感情や心境が仕事の成果を左右する
インナーワークライフとは「個人的職務体験」のこと。ビジネスの成功と本人の幸せを両立させるためには、ポジティブな感情、強い内発的なモチベーション、仕事仲間や仕事そのものへの好意的な認識を育める環境を作り出すことが大事です。
「進捗の法則」とは、「やりがいのある仕事が進捗すること」であり、マネジメント職の人が部下の進捗をサポートすることで、部下のモチベーションや内発的動機を高めることにつながります。個々人のパフォーマンス、つまり個人が選択して行う仕事、それにどれほどの労力を費やすか、どれほど創造的であるか、仲間たちとどう接するかは、個人の認識、感情、モチベーションの複雑な相互関係に左右されます。これは脳の仕組みと密接に結びつくもので、人間である以上切っても切り離せない側面です。
学生を卒業して社会に出ると、人生の多くの時間は仕事に費やされることになります。ですが会社でのパフォーマンスという価値もさることながら、大前提として人間としての価値があることを忘れてはいけません。私たちはポジティブな職場生活という尊厳を与えられるべき。自分の仕事に満足して、幸福で、仕事への愛で内発的に動機づけられているときの方がパフォーマンスが高く、そうでないときはパフォーマンスが低下することは多くの研究で示唆されています。
その日の気分がポジティブであればあるほど、その日の創造性は増すといわれていて、被験者に日記を書かせる実験では、ポジティブな気分を記した日々の方が、ネガティブな気分を記した日々よりも創造的なアイデアを思いつく確率が50%も上がったという記録もあります。
「孵化(ふか)効果」とは、前向きな気分は思考をより広範に刺激して、より多くの認知バリエーションを持たせて、一日かそれ以上持続するという効果。だからこそ朝起きてから仕事を始めるまでに、いかにポジティブな気分を創出するかは非常に重要です。孵化効果の蓄積は、長期的に見てビジネスや人生の成果につながることは間違いありません。
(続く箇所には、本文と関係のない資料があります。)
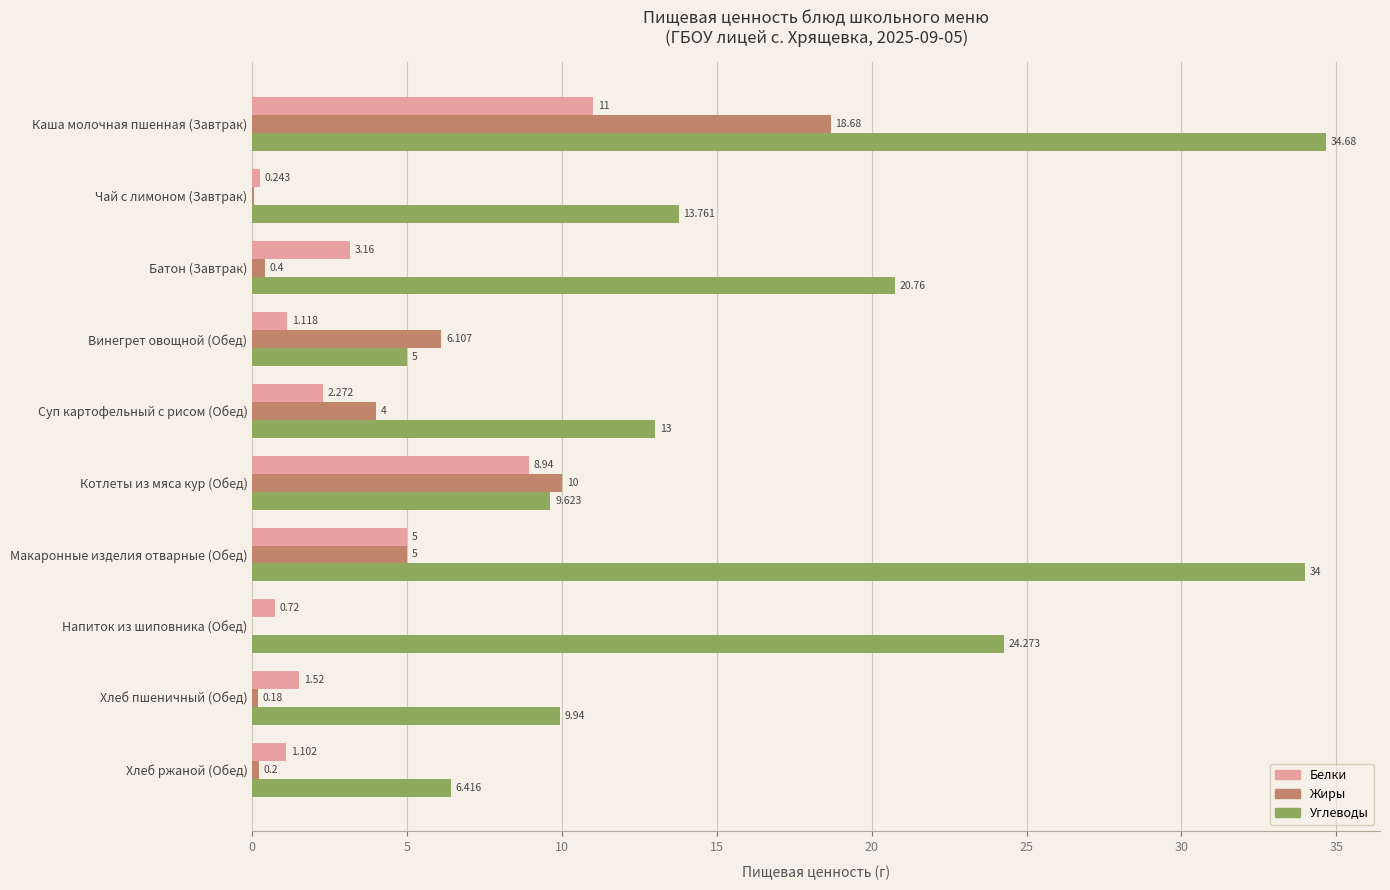

Where is Углеводы nearest to the value 19?

Батон (Завтрак)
また逆に、社内、組織でリーダー的な立場にある人は、部下からどのように見られているかを軽視すべきではないかもしれません。ポジティブに捉えられ、協力的で協働的で、新しいアイデアにオープンであり、公正に育んで評価して、革新的なビジョンを重んじて、創造的な仕事を積極的に称える人だとみなされている場合、部下の仕事は創造的になります。一方、社内政治や内部競争に躍起になって、新しいアイデアに厳しく批判的で、リスクを嫌う人だとみなされている場合、部下の創造性は著しく低下するようです。
ノルマを与え、日々厳しい言葉で部下を鼓舞するマネジメントは、かつて多くの企業で行われていたと思われます。私も例外なく、そのような環境下で鍛えられました。それが良かったのか悪かったのかは今となっては計りかねる部分もありますが、上述した考え方を学ぶと懐疑的にならざるをえません。コンサルという立ち位置で、ときにリーダー的な役割を担うこともありますが、その場合、周囲に対していかに振る舞うべきかは常に自問していきたい。周囲の人の心をどのように扱うか。決して媚びるわけでもなく迎合するわけでもなく、インナーワークライフをどのように捉え、考えて行動するか、だと思っています。